Predicting complexity in context for English by using distributional models, behavioural norms, and lexical resources
We provide an implementation of the models with which we participated (as team Andi) in the LCP task of SemEval 2021. The task involved predicting subjective ratings of complexity for single words and multi-word expressions, presented in context. Our approach, which ranked 4th in the single word sub-task, and 6th in the multi-word expression sub-task, relies on a combination of context-dependent and context-independent distributional models, together with behavioural norms and lexical resources.
If you want to test our models, you can run the two Jupyter notebooks (one for each sub-task). Please feel free to experiment with your own combinations of stimuli, norms, and models, once you make sure that they are in the proper format (see the information provided below). If you get interesting results, please let us know! 🙂
In order to be able to successfully run the demos, you first need to do the following things:
- Create a dedicated Python environment (highly recommended) and install the necessary libraries. Start by installing pytorch. Next, run the following command:
pip install notebook pandas scipy scikit-learn transformers
- Place the necessary files in their corresponding directories, as follows:
-
Put the files 'lcp_single_train.tsv', 'lcp_single_test.tsv', 'lcp_multi_train.tsv', and 'lcp_multi_test.tsv', in the 'stimuli' folder. The four files can be obtained from the dedicated GitHub repository. Please note that, within that repository, the files in the 'test' folder contain only the stimuli, while the files in the 'test-labels' folder contain both the stimuli and their associated complexity ratings.
-
(Optional) Put the behavioural norms in the 'behavioural-norms' folder. Each file must be in .CSV format and have a header with the variable names (e.g., Word,Frequency,SemanticDiversity,...). The first column ('Word') must contain the normed words, while the other columns must contain the behavioural data. For copyright reasons, we cannot upload the norms we used for our submission, but you can download them yourself by using the following links (just remember to convert them to the right format, keeping only the columns of interest):
-
(Optional) Put the context-independent embeddings (i.e., models) in the 'context-independent-models' folder. Each file must be in CSV format, but with no header. The first column must contain the words, while the other columns must contain the word vectors. The models we used for our submission can be downloaded from the dedicated OSF project.

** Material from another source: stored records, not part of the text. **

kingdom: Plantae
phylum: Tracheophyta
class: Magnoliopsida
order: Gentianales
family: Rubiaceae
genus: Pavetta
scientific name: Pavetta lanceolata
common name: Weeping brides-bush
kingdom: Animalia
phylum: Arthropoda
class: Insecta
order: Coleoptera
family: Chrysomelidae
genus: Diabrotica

- (Optional) Make sure you have enough disk space for the context-dependent models (i.e., Hugging Face transformers). If you wish to change the location where the models are stored, uncomment the first two lines in the demo code and replace <new_cache_folder_path> with your chosen location. If you decide to use such models, keep in mind that it might take some time for the download, given that the size of most models is around 500MB.